Prompt:
Reproduce the lines word for word, beginning at the line that contains "хлопок 100%" and stopping after the line that contains "Wtorek, 12 maja (08:40)". Include both of those lines and nothing outside them.

Material for the task:
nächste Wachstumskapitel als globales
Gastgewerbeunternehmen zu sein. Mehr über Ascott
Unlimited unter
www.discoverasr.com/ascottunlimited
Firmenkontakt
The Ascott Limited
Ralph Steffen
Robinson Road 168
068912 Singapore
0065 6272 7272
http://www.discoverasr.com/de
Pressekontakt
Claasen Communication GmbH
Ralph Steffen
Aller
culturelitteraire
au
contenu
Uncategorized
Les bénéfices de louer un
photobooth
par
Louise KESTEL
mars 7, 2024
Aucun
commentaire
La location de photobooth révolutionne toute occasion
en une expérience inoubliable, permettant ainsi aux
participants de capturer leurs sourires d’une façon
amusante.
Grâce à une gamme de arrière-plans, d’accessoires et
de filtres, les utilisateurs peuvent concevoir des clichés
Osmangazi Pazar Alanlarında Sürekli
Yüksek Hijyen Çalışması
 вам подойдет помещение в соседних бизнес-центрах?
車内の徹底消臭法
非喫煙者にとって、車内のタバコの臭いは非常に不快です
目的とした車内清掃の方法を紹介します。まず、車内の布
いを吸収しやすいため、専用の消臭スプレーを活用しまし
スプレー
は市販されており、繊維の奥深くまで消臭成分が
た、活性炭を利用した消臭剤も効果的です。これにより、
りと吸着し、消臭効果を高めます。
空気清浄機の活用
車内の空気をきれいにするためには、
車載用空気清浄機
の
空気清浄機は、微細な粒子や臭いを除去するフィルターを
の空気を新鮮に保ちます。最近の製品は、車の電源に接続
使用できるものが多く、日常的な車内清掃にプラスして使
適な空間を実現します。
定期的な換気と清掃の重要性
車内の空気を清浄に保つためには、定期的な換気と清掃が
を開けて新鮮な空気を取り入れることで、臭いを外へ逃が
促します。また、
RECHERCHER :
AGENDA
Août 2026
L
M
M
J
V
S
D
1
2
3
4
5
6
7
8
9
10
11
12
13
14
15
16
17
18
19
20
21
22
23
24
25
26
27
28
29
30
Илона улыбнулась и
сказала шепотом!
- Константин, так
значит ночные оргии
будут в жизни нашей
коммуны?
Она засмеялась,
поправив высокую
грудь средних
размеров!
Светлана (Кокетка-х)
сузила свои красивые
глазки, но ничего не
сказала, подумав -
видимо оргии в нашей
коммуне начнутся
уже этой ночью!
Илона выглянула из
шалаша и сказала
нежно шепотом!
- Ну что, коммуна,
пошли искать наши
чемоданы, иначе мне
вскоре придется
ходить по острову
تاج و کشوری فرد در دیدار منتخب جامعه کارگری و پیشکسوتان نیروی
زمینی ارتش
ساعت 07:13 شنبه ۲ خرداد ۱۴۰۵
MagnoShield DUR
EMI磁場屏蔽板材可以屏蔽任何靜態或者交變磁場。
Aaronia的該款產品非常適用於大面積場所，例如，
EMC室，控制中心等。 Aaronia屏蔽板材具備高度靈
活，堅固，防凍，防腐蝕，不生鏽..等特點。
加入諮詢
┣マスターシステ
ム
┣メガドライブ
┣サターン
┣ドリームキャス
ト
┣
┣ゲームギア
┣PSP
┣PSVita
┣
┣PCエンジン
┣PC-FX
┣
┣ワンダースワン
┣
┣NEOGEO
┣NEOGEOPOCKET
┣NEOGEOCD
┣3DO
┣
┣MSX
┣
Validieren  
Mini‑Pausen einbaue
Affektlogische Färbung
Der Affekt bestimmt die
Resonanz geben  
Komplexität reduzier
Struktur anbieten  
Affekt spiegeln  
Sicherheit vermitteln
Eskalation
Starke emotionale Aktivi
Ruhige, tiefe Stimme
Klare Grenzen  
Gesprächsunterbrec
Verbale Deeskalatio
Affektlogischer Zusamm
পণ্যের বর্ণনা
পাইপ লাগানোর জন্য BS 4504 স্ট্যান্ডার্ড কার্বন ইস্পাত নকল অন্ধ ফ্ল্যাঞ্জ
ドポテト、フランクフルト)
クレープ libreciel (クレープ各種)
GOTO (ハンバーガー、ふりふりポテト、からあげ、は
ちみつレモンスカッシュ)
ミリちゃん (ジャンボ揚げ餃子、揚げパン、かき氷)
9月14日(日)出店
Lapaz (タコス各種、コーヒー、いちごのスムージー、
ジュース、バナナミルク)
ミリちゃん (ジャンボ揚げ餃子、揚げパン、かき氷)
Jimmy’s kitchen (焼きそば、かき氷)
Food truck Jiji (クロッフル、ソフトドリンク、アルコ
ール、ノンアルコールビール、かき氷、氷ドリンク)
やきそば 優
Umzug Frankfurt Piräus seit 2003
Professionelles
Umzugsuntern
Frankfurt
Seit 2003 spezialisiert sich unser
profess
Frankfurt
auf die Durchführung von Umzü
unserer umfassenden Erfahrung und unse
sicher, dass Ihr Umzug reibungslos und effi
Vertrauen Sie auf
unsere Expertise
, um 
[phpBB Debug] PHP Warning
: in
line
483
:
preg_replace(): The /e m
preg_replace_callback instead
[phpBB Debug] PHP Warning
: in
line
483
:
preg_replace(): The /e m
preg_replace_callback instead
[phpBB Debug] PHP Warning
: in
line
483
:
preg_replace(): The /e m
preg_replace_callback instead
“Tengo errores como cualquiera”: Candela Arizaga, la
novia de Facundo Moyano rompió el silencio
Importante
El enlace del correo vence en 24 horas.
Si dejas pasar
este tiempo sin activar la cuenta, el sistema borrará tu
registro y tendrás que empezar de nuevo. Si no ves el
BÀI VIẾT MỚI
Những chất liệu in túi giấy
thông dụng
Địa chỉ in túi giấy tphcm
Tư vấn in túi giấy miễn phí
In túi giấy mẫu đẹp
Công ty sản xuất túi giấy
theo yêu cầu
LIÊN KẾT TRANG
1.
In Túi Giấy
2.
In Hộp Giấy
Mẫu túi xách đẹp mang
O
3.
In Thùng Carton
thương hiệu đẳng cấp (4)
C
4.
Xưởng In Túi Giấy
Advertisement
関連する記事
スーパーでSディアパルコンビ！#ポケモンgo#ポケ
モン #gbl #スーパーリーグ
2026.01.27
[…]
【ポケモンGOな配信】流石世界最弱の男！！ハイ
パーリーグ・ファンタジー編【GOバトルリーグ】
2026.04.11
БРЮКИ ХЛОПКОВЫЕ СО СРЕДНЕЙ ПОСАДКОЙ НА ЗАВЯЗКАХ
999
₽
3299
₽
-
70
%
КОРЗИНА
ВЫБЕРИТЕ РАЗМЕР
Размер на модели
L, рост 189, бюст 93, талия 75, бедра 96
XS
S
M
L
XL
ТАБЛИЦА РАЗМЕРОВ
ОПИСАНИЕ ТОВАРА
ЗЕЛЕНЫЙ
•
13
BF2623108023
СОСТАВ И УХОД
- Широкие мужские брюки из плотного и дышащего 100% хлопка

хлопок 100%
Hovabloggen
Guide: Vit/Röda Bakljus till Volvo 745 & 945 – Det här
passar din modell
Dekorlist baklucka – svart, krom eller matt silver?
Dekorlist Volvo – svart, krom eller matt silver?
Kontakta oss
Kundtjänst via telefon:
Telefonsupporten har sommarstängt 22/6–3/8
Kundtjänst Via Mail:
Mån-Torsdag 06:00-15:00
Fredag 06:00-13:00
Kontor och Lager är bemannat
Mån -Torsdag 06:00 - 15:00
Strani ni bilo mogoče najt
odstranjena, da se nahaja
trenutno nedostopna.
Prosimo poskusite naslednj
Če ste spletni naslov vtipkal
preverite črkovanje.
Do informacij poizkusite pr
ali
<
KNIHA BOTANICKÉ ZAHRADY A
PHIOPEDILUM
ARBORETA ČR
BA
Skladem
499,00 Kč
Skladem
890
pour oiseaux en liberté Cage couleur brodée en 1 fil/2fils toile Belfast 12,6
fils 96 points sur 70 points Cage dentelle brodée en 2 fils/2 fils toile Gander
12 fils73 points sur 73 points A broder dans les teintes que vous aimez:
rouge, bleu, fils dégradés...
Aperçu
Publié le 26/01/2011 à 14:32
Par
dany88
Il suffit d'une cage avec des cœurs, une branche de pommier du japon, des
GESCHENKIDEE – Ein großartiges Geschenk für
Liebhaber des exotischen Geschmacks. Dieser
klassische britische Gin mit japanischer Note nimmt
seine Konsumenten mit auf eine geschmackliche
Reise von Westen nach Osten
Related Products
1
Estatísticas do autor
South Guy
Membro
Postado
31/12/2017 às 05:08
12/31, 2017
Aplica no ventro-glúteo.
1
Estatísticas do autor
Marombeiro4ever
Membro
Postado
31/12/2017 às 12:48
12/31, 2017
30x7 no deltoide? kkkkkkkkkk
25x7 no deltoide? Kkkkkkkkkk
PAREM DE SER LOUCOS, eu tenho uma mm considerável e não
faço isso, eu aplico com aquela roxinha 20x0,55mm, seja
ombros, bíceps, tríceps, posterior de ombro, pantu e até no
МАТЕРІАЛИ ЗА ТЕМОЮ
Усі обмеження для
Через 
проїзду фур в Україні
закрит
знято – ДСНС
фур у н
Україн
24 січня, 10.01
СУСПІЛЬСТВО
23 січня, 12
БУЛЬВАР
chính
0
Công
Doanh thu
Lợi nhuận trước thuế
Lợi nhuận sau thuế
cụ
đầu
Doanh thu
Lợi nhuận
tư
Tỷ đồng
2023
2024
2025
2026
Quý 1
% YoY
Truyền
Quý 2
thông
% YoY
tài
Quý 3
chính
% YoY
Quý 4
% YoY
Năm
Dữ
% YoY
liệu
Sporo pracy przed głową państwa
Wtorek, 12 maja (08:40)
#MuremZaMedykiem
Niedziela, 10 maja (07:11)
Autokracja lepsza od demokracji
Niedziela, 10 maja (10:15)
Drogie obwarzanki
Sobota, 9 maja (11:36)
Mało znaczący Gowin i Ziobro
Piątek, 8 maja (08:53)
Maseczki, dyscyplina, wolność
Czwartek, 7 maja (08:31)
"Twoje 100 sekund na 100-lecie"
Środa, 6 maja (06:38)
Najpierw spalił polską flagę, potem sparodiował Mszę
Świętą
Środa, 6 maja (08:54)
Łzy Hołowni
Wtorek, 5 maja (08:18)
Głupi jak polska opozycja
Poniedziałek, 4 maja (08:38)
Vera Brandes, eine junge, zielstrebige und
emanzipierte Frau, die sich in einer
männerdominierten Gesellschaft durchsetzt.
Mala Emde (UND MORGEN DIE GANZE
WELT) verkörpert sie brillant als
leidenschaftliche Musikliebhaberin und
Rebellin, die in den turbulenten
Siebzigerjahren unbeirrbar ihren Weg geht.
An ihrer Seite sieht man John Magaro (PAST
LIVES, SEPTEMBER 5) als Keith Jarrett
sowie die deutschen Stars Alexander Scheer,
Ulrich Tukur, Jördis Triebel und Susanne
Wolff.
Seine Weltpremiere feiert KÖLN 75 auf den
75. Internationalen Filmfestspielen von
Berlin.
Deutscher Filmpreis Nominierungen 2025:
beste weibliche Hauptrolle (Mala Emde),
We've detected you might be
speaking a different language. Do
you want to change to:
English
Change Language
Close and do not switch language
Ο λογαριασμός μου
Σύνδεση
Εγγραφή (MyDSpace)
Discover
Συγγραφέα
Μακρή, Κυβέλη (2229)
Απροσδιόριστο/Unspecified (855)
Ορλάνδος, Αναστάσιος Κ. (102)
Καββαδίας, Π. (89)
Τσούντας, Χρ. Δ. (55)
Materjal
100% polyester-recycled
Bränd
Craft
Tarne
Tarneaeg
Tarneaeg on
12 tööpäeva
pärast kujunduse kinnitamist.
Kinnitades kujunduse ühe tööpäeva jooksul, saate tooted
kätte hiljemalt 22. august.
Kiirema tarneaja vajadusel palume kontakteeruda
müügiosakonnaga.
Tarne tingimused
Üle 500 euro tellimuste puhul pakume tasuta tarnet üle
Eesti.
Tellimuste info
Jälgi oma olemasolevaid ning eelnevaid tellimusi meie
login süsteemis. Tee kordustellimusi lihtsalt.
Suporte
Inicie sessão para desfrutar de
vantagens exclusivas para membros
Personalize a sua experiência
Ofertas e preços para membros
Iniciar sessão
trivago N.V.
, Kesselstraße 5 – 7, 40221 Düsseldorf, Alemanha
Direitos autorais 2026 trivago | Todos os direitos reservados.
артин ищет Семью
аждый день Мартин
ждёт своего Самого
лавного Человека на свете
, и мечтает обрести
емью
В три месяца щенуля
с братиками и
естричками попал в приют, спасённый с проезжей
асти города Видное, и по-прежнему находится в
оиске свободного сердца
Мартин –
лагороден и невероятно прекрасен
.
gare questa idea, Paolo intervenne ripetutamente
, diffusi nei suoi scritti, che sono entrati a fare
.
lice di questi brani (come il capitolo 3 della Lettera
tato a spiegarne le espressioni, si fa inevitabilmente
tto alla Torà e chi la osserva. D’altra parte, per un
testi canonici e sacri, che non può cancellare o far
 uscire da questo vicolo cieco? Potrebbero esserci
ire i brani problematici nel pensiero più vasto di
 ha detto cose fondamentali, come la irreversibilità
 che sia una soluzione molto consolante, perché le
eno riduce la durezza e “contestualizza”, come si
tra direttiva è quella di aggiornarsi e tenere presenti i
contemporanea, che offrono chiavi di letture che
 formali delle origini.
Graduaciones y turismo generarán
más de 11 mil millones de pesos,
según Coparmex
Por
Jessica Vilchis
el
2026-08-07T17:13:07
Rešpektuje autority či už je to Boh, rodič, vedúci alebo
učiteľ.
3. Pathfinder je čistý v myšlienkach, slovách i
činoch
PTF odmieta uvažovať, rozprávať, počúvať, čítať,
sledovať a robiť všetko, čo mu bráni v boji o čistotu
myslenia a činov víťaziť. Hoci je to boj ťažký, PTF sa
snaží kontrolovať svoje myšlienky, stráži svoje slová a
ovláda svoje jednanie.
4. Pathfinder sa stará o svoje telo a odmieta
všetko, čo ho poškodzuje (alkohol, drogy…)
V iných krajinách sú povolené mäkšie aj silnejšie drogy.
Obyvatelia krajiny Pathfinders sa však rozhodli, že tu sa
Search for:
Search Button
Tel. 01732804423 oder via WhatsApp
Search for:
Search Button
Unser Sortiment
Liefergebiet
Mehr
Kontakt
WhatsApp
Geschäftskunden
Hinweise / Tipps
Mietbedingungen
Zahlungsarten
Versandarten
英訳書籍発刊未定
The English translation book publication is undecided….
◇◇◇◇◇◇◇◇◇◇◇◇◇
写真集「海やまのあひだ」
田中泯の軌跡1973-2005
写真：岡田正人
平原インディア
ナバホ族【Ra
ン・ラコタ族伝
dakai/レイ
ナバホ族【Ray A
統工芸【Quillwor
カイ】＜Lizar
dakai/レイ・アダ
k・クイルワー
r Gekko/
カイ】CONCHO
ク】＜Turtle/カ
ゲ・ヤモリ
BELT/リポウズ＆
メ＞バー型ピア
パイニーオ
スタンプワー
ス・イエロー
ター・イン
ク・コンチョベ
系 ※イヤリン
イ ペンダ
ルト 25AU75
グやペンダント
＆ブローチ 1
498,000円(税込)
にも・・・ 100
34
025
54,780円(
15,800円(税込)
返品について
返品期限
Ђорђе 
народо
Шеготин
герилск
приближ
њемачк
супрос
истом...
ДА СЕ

Result of this task:
хлопок 100%
Hovabloggen
Guide: Vit/Röda Bakljus till Volvo 745 & 945 – Det här
passar din modell
Dekorlist baklucka – svart, krom eller matt silver?
Dekorlist Volvo – svart, krom eller matt silver?
Kontakta oss
Kundtjänst via telefon:
Telefonsupporten har sommarstängt 22/6–3/8
Kundtjänst Via Mail:
Mån-Torsdag 06:00-15:00
Fredag 06:00-13:00
Kontor och Lager är bemannat
Mån -Torsdag 06:00 - 15:00
Strani ni bilo mogoče najt
odstranjena, da se nahaja
trenutno nedostopna.
Prosimo poskusite naslednj
Če ste spletni naslov vtipkal
preverite črkovanje.
Do informacij poizkusite pr
ali
<
KNIHA BOTANICKÉ ZAHRADY A
PHIOPEDILUM
ARBORETA ČR
BA
Skladem
499,00 Kč
Skladem
890
pour oiseaux en liberté Cage couleur brodée en 1 fil/2fils toile Belfast 12,6
fils 96 points sur 70 points Cage dentelle brodée en 2 fils/2 fils toile Gander
12 fils73 points sur 73 points A broder dans les teintes que vous aimez:
rouge, bleu, fils dégradés...
Aperçu
Publié le 26/01/2011 à 14:32
Par
dany88
Il suffit d'une cage avec des cœurs, une branche de pommier du japon, des
GESCHENKIDEE – Ein großartiges Geschenk für
Liebhaber des exotischen Geschmacks. Dieser
klassische britische Gin mit japanischer Note nimmt
seine Konsumenten mit auf eine geschmackliche
Reise von Westen nach Osten
Related Products
1
Estatísticas do autor
South Guy
Membro
Postado
31/12/2017 às 05:08
12/31, 2017
Aplica no ventro-glúteo.
1
Estatísticas do autor
Marombeiro4ever
Membro
Postado
31/12/2017 às 12:48
12/31, 2017
30x7 no deltoide? kkkkkkkkkk
25x7 no deltoide? Kkkkkkkkkk
PAREM DE SER LOUCOS, eu tenho uma mm considerável e não
faço isso, eu aplico com aquela roxinha 20x0,55mm, seja
ombros, bíceps, tríceps, posterior de ombro, pantu e até no
МАТЕРІАЛИ ЗА ТЕМОЮ
Усі обмеження для
Через 
проїзду фур в Україні
закрит
знято – ДСНС
фур у н
Україн
24 січня, 10.01
СУСПІЛЬСТВО
23 січня, 12
БУЛЬВАР
chính
0
Công
Doanh thu
Lợi nhuận trước thuế
Lợi nhuận sau thuế
cụ
đầu
Doanh thu
Lợi nhuận
tư
Tỷ đồng
2023
2024
2025
2026
Quý 1
% YoY
Truyền
Quý 2
thông
% YoY
tài
Quý 3
chính
% YoY
Quý 4
% YoY
Năm
Dữ
% YoY
liệu
Sporo pracy przed głową państwa
Wtorek, 12 maja (08:40)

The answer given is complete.